_TASK GOAL_. Please copy every line from the records below that contains the string "center".

_EXERCISE MATERIAL_.
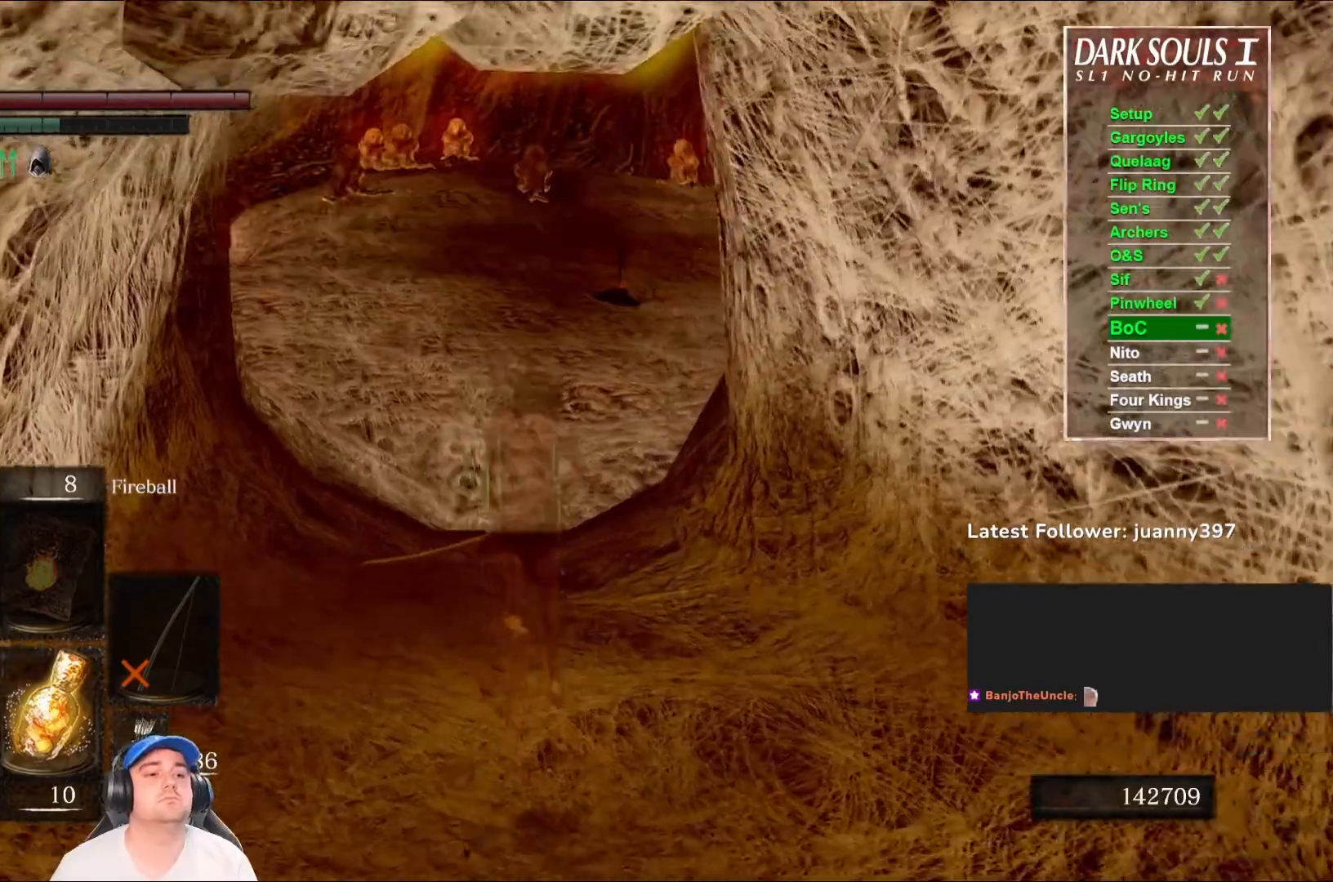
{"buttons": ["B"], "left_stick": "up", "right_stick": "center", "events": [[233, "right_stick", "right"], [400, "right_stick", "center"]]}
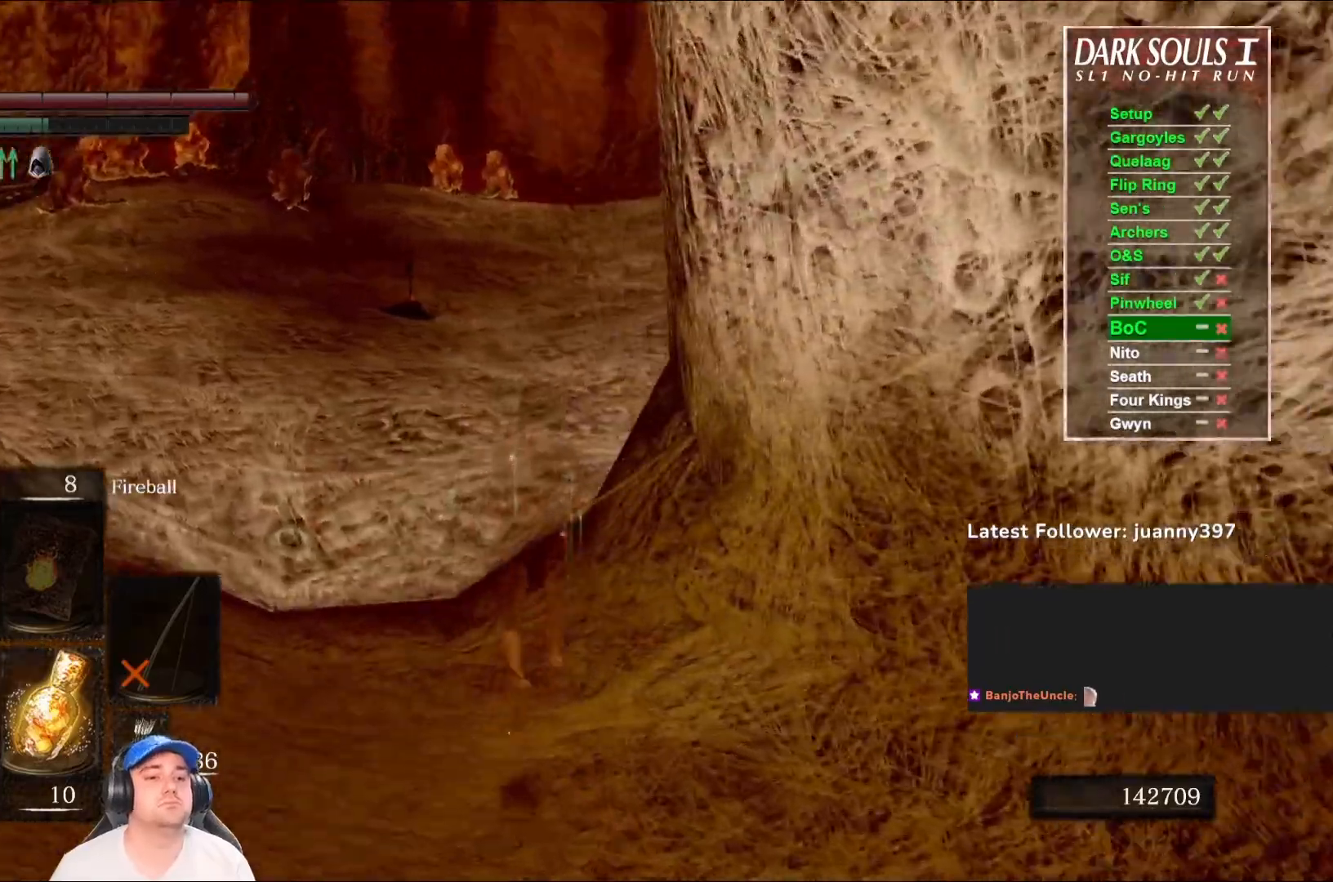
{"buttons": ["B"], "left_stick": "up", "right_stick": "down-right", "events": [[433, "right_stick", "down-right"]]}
* * *
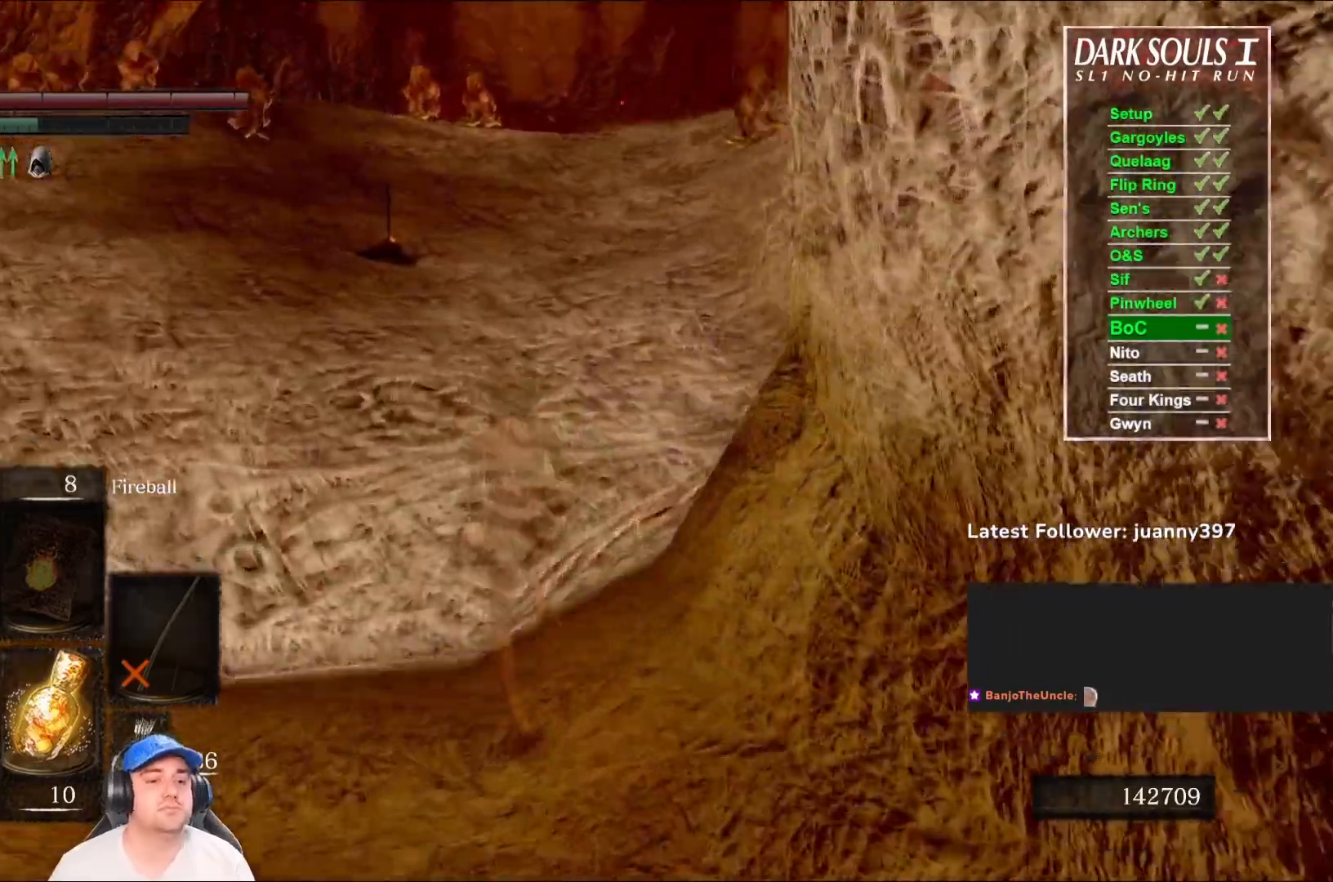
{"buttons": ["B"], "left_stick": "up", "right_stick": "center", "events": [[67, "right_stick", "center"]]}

_ANSWER SPACE_.
{"buttons": ["B"], "left_stick": "up", "right_stick": "center", "events": [[233, "right_stick", "right"], [400, "right_stick", "center"]]}
{"buttons": ["B"], "left_stick": "up", "right_stick": "center", "events": [[67, "right_stick", "center"]]}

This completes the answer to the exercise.